Saturday, June 13, 2009

The crud factor

Many thanks to Vassyana for opening a page within user space to brainstorm for solutions to Wikipedia's chronic conflicts. This post is related to his excellent drive.

One thing to be alert for within arbitration is the crud factor: disruptive editors fill the case pages with crud. The principle is simple: when the evidence is against you and you don't have a useful rebuttal, clutter the case and make it harder to read. Crud appears at Wikipedia arbitrations across many unrelated topics because crudism is an intuitive strategy. Crud is the noise in the signal-to-noise factor of Wikipedia arbitration. This post describes crudism and how to defend against it.

First, what exactly is the crud factor? A simple example of pure crudism occurred at the Gundagai arbitration of 2006. All of the participants except one substantiate their assertions with diffs, while a single individual makes a long series of aggressive claims backed by no evidence at all. See if you can spot the crudite at this page.

Most of the cases the Arbitration Committee gets in 2009 are more complex than that because the community has gotten more effective at dealing with simple crud at the community level. One well-known example of recent crudism was the John254/Kristen Eriksen sockpuppet team that played both sides of the fence at the Scientology arbitration workshop until the sockteam was identified and banned by the community through independent action.

Community action doesn't stop crud from occurring, though, because John/Kristen was a rare type of crudite. Most crudites are either directly involved in the dispute being arbitrated or else strategically aligned with one or more partisans. Most crudites pursue three goals:
  • Protection of one or more allied partisans against arbitration sanction.
  • Aggressive sanction against one or more opposing partisans.
  • Establishment of arbitration principles that can be leveraged to the crudites' advantage in future disputes.
These days, when a case reaches arbitration it often comes with multiple crudites acting in tandem and subtle forms of crud. Instead of long rants with no diffs they provide cherry picked or irrelevant diffs. Crud expands and migrates across case pages the longer the case remains in evidence phase.
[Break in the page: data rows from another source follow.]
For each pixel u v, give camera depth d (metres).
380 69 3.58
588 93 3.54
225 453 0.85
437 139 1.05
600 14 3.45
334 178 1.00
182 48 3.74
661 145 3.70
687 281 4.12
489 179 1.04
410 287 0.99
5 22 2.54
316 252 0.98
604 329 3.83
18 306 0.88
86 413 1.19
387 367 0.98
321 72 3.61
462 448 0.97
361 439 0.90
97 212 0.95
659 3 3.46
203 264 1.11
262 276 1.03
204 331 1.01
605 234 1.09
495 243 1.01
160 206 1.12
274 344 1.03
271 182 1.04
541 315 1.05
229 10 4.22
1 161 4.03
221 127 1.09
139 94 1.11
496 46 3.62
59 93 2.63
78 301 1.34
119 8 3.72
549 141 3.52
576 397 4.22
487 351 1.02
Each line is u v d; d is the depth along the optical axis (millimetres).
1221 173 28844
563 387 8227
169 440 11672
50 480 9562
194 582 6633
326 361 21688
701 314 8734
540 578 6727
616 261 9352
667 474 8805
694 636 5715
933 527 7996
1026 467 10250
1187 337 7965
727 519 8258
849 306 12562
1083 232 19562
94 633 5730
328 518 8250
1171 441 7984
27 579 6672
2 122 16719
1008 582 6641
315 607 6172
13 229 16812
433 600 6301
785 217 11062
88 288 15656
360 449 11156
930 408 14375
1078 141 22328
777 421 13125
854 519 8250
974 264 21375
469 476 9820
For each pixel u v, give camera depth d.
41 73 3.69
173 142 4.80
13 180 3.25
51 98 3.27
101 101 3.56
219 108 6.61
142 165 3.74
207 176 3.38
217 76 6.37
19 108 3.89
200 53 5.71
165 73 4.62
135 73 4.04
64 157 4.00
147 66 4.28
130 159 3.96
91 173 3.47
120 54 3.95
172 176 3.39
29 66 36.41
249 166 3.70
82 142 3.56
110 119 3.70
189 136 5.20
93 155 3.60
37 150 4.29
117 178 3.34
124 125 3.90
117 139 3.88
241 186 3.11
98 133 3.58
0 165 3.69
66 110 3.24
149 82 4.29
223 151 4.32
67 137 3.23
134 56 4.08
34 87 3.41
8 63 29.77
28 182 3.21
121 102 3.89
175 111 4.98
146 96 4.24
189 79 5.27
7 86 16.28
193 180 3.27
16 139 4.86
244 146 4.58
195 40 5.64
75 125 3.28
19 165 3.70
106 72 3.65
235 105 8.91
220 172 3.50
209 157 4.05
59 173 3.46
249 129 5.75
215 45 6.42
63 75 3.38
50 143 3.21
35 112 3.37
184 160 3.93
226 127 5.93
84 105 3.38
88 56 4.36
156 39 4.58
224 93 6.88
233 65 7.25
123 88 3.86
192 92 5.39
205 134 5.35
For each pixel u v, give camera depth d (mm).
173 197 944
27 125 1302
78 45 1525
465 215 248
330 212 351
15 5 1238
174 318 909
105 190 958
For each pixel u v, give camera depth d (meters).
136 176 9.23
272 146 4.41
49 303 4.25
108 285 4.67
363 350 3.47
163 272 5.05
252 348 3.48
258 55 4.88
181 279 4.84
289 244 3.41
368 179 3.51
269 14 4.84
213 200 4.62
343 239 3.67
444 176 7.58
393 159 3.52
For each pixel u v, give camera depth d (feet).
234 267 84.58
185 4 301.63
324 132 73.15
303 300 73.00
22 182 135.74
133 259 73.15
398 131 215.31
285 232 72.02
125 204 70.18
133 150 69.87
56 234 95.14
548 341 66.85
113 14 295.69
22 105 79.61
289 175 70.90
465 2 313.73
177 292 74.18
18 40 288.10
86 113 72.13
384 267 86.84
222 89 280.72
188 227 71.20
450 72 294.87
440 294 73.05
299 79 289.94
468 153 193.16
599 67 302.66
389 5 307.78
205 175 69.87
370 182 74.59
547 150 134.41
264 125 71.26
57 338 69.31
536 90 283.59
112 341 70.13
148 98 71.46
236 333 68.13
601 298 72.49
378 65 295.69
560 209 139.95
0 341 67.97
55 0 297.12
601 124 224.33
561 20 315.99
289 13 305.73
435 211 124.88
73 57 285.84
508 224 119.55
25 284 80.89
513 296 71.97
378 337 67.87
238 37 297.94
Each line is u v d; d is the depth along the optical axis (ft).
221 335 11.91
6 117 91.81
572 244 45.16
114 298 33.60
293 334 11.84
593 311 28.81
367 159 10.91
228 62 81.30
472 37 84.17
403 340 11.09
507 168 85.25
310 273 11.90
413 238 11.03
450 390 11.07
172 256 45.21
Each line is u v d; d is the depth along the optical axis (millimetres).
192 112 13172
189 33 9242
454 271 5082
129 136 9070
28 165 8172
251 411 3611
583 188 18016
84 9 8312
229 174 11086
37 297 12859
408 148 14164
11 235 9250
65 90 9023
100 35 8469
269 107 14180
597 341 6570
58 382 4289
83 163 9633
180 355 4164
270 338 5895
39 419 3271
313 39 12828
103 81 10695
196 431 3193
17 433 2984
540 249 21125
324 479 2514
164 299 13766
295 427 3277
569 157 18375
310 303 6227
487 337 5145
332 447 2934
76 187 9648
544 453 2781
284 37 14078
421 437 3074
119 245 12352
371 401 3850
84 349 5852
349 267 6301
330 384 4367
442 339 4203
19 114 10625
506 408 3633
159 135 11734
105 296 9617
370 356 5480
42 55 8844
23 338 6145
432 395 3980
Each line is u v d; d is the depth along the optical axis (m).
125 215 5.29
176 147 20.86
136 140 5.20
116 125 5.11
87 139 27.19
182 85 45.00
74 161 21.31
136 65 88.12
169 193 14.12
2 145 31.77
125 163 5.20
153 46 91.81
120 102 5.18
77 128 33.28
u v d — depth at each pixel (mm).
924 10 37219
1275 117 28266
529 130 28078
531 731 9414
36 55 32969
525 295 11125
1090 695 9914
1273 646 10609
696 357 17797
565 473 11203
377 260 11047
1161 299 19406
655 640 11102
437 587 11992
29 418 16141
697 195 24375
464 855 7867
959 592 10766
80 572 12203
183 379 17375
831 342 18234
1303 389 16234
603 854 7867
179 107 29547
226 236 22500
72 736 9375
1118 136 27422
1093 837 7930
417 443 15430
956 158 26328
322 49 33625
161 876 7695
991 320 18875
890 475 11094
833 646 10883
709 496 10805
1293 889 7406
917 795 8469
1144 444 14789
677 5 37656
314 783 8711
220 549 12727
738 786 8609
The really damaging thing about subtle crud is that it resembles evidence; other editors may consider themselves compelled to rebut it. If they do, more crud follows. If they don't, exhausted arbitrators might suppose no defense was attempted. The result of this double bind is a negative feedback loop during which the case grows exponentially.

The Solution to Crud
Arbitrators can put an effective cap on crud by putting up proposed decisions sooner. Note the time frame of the Gundagai arbitration mentioned earlier:

Case Opened on 21:50, 18 October 2006 (UTC)

Case Closed on 18:02, 4 November 2006 (UTC)

In most arbitrations the useful evidence gets posted within about three weeks of opening the case. Occasions when useful evidence gets delayed are usually identifiable because someone has asked for more time due to health, work, or other tangible reasons. By contrast, crud accumulates at a steady trickle according to whenever the crudites have enough free time to generate more crud.

The key defense, from the arbitrators' standpoint, is not to rush the voting upon a proposed decision but to initiate the proposed decision sooner. Once a case moves to voting, crud naturally migrates to the proposed decision talk page--which slows the growth of crud at the evidence and workshop. It is more useful to distract hardened crudites off those pages and to leave the arbitrators somewhat at leisure to sort out the existing mess.

Fred Bauder was brilliant at that while he served on the Committee. Many of the old Bauder proposed decisions are superb demonstrations of crud management.

Remember, the most important response to crud is to identify it, separate it from useful input, and redirect the crudites' attention where they cause less damage until the case closes. For the most part, only arbitrators can achieve this.